Comment 19 Thomas Gleixner 2008-05-17 15:52:12 UTC
> To correct myself, the clock is about 1 second too _slow_ per minute, not too > fast. I went back to 2.6.24-rc? and that was indeed slow too. > > Sorry for the confusion. That makes a lot more sense.
Comment 20 Maciej W. Rozycki 2008-05-17 18:32:55 UTC
Created attachment 16180 [details] Always try the timer both directly and through the 8259A This is a change to clean up the timer setup through the I/O APIC a little bit. If a single candidate I/O APIC interrupt input pin is found only (either in the MP table or in the ACPI table), then it is always tried directly first and then, if failed, through the 8259A. This is to take care of broken BIOSes which report an ExtINTA I/O APIC input (typically the pin #0 of the APIC #0) as a native timer interrupt input. Care is taken that the 8259A has its timer IRQ input unmasked only if known to be needed. Please try this patch and see whether it fixes the clock being late for you. Note with this set of changes the "disable_8254_timer" option is now gone.
Comment 21 tosn00j02 2008-05-18 02:51:53 UTC
Works perfectly. Thank you very much.
Comment 22 Maciej W. Rozycki 2008-05-18 10:25:20 UTC
Good! It's on the way to upstream now (split into two as it comprises close, but functionally separate changes), but I suspect it will take a while to get integrated as it tackles historically one of the most fragile pieces of code dealing with the APIC and therefore needs a considerable amount of testing. Thanks for your feedback.

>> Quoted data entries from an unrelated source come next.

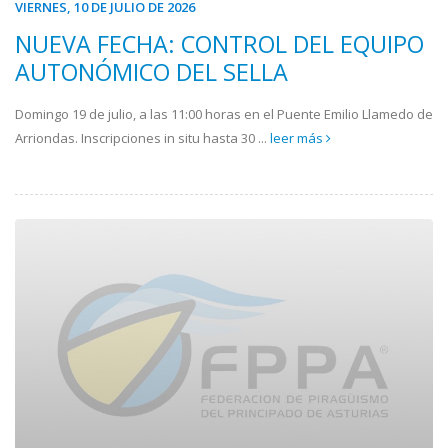
VIERNES, 10 DE JULIO DE 2026
NUEVA FECHA: CONTROL DEL EQUIPO
AUTONÓMICO DEL SELLA
Domingo 19 de julio, a las 11:00 horas en el Puente Emilio Llamedo de
Arriondas. Inscripciones in situ hasta 30 ...
leer más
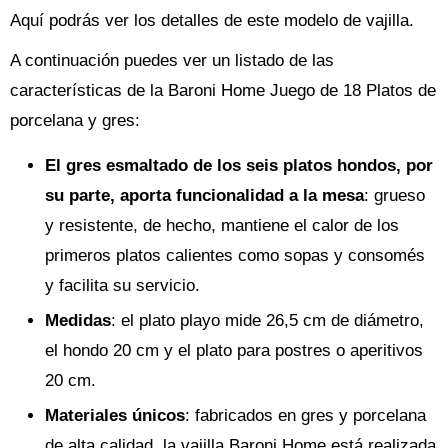
Aquí podrás ver los detalles de este modelo de vajilla.
A continuación puedes ver un listado de las
características de la Baroni Home Juego de 18 Platos de
porcelana y gres:
El gres esmaltado de los seis platos hondos, por
su parte, aporta funcionalidad a la mesa
: grueso
y resistente, de hecho, mantiene el calor de los
primeros platos calientes como sopas y consomés
y facilita su servicio.
Medidas
: el plato playo mide 26,5 cm de diámetro,
el hondo 20 cm y el plato para postres o aperitivos
20 cm.
Materiales únicos
: fabricados en gres y porcelana
de alta calidad, la vajilla Baroni Home está realizada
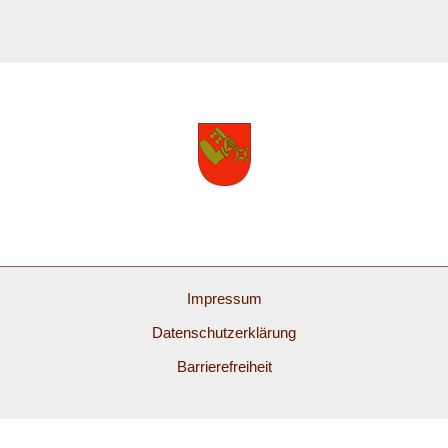
Impressum
Datenschutzerklärung
Barrierefreiheit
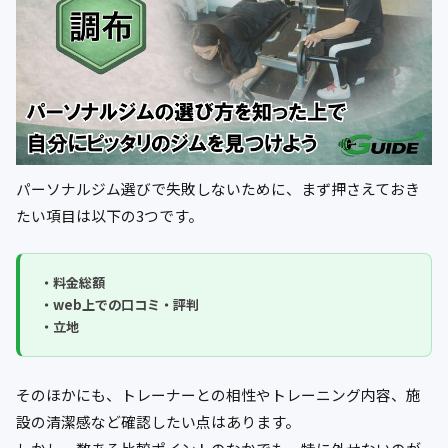
パーソナルジム選びで失敗しないために、まず押さえておき
たい項目は以下の3つです。
・料金総額
・web上での口コミ・評判
・立地
そのほかにも、トレーナーとの相性やトレーニング内容、施
設の清潔感など確認したい点はあります。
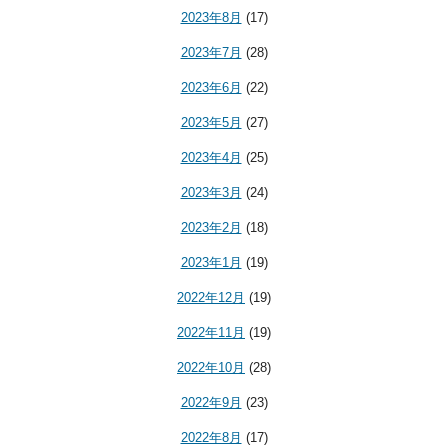
2023年8月
(17)
2023年7月
(28)
2023年6月
(22)
2023年5月
(27)
2023年4月
(25)
2023年3月
(24)
2023年2月
(18)
2023年1月
(19)
2022年12月
(19)
2022年11月
(19)
2022年10月
(28)
2022年9月
(23)
2022年8月
(17)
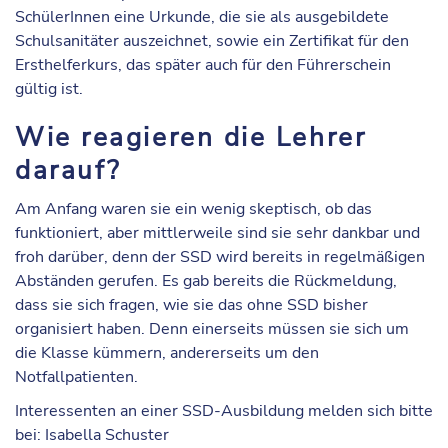
SchülerInnen eine
Urkunde
, die sie als
ausgebildete
Schulsanitäter
auszeichnet, sowie ein
Zertifikat
für den
Ersthelferkurs, das später auch für den Führerschein
gültig ist.
Wie reagieren die Lehrer
darauf?
Am Anfang waren sie ein wenig skeptisch, ob das
funktioniert, aber mittlerweile sind sie sehr dankbar und
froh darüber, denn der SSD wird bereits in regelmäßigen
Abständen gerufen. Es gab bereits die Rückmeldung,
dass sie sich fragen, wie sie das ohne SSD bisher
organisiert haben. Denn einerseits müssen sie sich um
die Klasse kümmern, andererseits um den
Notfallpatienten.
Interessenten an einer SSD-Ausbildung melden sich bitte
bei: Isabella Schuster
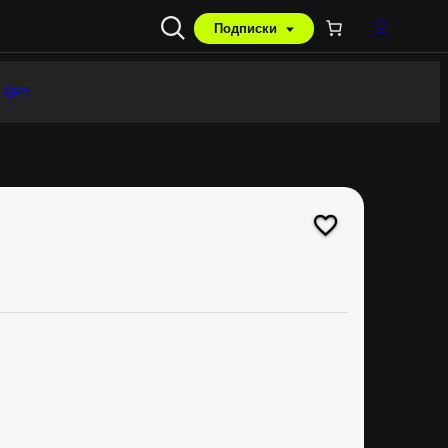
Подписки
 GPT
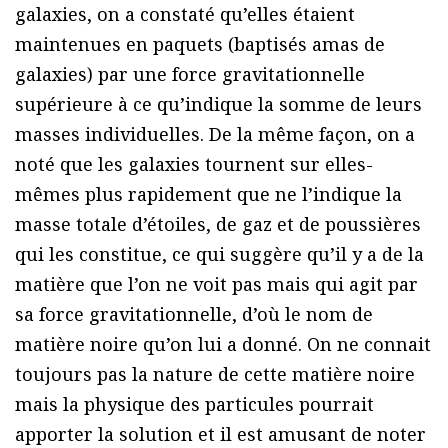
galaxies, on a constaté qu’elles étaient
maintenues en paquets (baptisés amas de
galaxies) par une force gravitationnelle
supérieure à ce qu’indique la somme de leurs
masses individuelles. De la même façon, on a
noté que les galaxies tournent sur elles-
mêmes plus rapidement que ne l’indique la
masse totale d’étoiles, de gaz et de poussières
qui les constitue, ce qui suggère qu’il y a de la
matière que l’on ne voit pas mais qui agit par
sa force gravitationnelle, d’où le nom de
matière noire qu’on lui a donné. On ne connait
toujours pas la nature de cette matière noire
mais la physique des particules pourrait
apporter la solution et il est amusant de noter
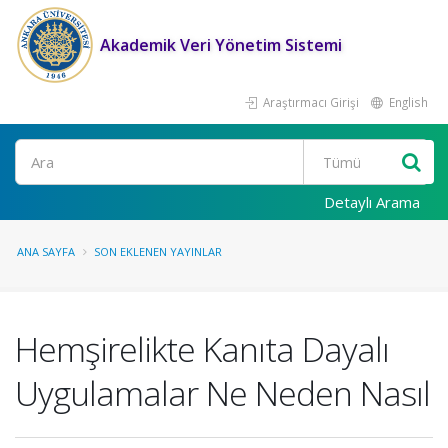
Akademik Veri Yönetim Sistemi
Araştırmacı Girişi
English
Ara
Detaylı Arama
ANA SAYFA
SON EKLENEN YAYINLAR
Hemşirelikte Kanıta Dayalı
Uygulamalar Ne Neden Nasıl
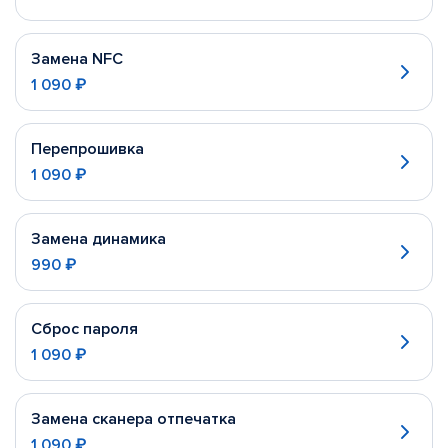
Замена NFC
1 090 ₽
Перепрошивка
1 090 ₽
Замена динамика
990 ₽
Сброс пароля
1 090 ₽
Замена сканера отпечатка
1 090 ₽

Comment 23 Adrian Bunk 2008-06-22 02:24:12 UTC
Handled-By : Maciej W. Rozycki <firstname.lastname@example.org> Patch : http://bugzilla.kernel.org/attachment.cgi?id=16180
Comment 24 Adrian Bunk 2008-06-22 02:24:51 UTC
Caused by: commit 6e908947b4995bc0e551a8257c586d5c3e428201 Author: Ingo Molnar <email@example.com> Date: Fri Mar 21 14:32:36 2008 +0100 x86: fix ioapic bug again un-revert: commit 4960c9df1407c2723459c60ff13e6efe0c209c62 Author: Thomas Gleixner <firstname.lastname@example.org> Date: Tue Jan 22 10:23:01 2008 +0100 Revert "x86: fix NMI watchdog & 'stopped time' problem" This reverts commit d4d25deca49ec2527a634557bf5a6cf449f85deb. needs a proper fix though ... Signed-off-by: Ingo Molnar <email@example.com>
Comment 25 john stultz 2008-07-10 15:12:40 UTC
Is this issue now resolved or not?
Comment 26 tosn00j02 2008-07-31 10:06:14 UTC
It is resolved. 2.6.27-rc1, which has the attached patch, works perfectly. Thanks again.